Kin Groups and Descent. Georgian families are typically of three generations: an older couple and married sons with children, plus unmarried sons and daughters. Increasingly, however, married sons may work in separate places and so form semi-independent households. Families are grouped together into patrilineages ( sadzmo ) , or "branches" ( sht'o ) of four to seven generations. In villages, families of a single branch occupy a section of adjacent houses. A branch also refers to all relatives up through the seventh degree, with whom marriage is prohibited by the church. In addition, people with the same surname ( mogvare ) assume they are related and do not marry. Families from western Georgia tend to have surnames ending in -dze, those from eastern Georgia in -shvili; Mingrelian, Svan, and some aristocratic family names have other endings. Many surnames are further identified with specific regions and villages.

Membership in all kin groups is patrilineal, marriage is exogamous, and residence patrilocal. Thus a villager grows up among his father's kin and sees his mother's relatives as guests. Nonetheless, Georgians consider their mothers' and grandmothers' relatives close "blood" kin, the same as their fathers', and visit them frequently if they live in the same town. Adults call on both their fathers' and mothers' relatives for help and in both groups enjoy the reassurance of being among kin. A man's honor is closely bound up with his mother, and his conduct reflects back on her most of all. A woman usually does not take her husband's name when she marries. She remains under her father's and brothers' protection throughout her life, but she is buried with her husband.

Georgians also recognize several categories of "spiritual" kin. In pre-Soviet times a nobleman sometimes gave his child to be suckled and raised by a peasant's wife. The child and the mother's own children would then be "milk brothers/sisters" ( dzudzumt'e ) , binding the families for generations. As a variation, a grown man could publicly touch his lips to the breast of a woman, and so become adopted into a family. Even today two people who feel strong affection for each other cut their fingers, let their blood intermingle, and swear siblinghood. In a form of ritual kinship contracted between a man and woman, the couple could have affectionate, even intimate relations; on the other hand, since they were considered kin, they could not marry (this custom, known as ts'ats'loba in the mountain province of Pshavi, and as sts'orproba in the neighboring district of Khevsureti, was practiced up to the early years of the twentieth century). All Georgian children today have godparents; those of the first child are the mother's and father's lifelong best friends, who stood with them at their wedding. Parents' and godparents' descendants should not marry for fourteen generations.

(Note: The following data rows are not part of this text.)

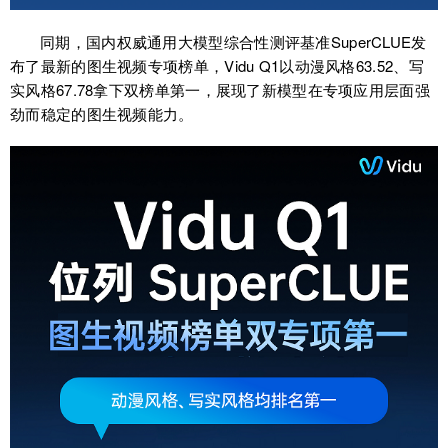
同期，国内权威通用大模型综合性测评基准SuperCLUE发
布了最新的图生视频专项榜单，Vidu Q1以动漫风格63.52、写
实风格67.78拿下双榜单第一，展现了新模型在专项应用层面强
劲而稳定的图生视频能力。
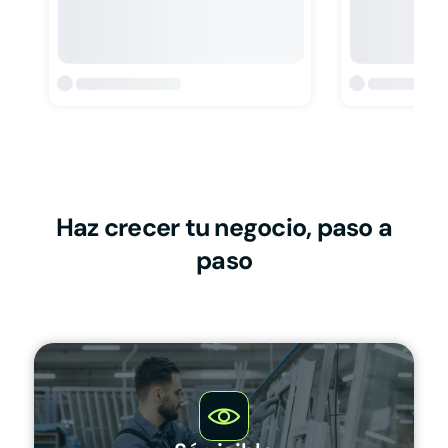
Haz crecer tu negocio, paso a
paso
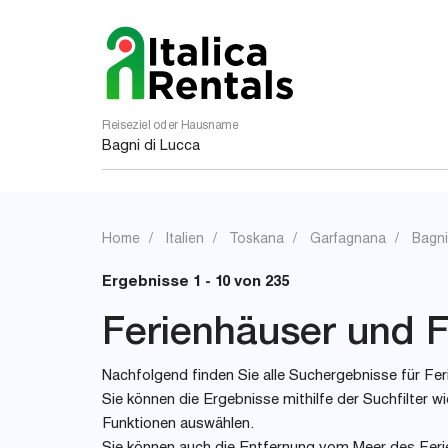
Reiseziel oder Hausname
Home
Italien
Toskana
Garfagnana
Bagni
Ergebnisse 1 - 10 von 235
Ferienhäuser und Fe
Nachfolgend finden Sie alle Suchergebnisse für Feri
Sie können die Ergebnisse mithilfe der Suchfilter
Funktionen auswählen.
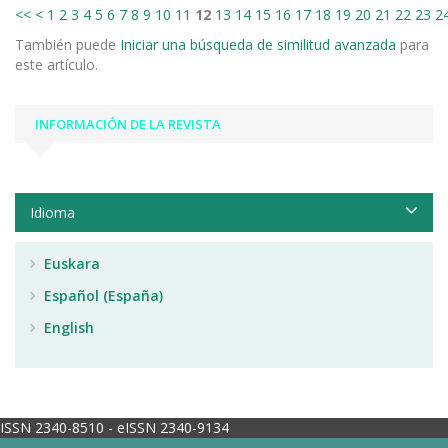
<<
<
1
2
3
4
5
6
7
8
9
10
11
12
13
14
15
16
17
18
19
20
21
22
23
2
También puede
Iniciar una búsqueda de similitud avanzada
para
este artículo.
INFORMACIÓN DE LA REVISTA
Idioma
Euskara
Español (España)
English
ISSN 2340-8510 - eISSN 2340-9134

Kinship Terminology. A Georgian names relatives by their relation to his or her ancestral line; maternal and paternal lines are not distinguished. Blood uncles are called by a special term ( bidza or dzia ) and their wives by another ( bitsola ) . All other relatives are referred to by compound terms of the form "mother's sister," "grandfather's brother's wife," "brother's child's child," and so on. Terms distinguish gender when counting up generations, but not down. "Uncle" and "mother's sister" ( deida ) are general terms of respect for older people; an older woman of the same village is "uncle's wife." A wife has a set of terms to call her husband's mother, father, brother, and sister; and the husband likewise has a separate set for his wife's immediate kin (e.g., husband's mother, dedamtili; wife's mother, sidedri ) . All the members of each family then reciprocate with a single term. Husbands of sisters, wives of brothers, a married couple, and the parents of a married couple each have a reciprocal term. There is also a complete set of terms for families joined through godparenthood.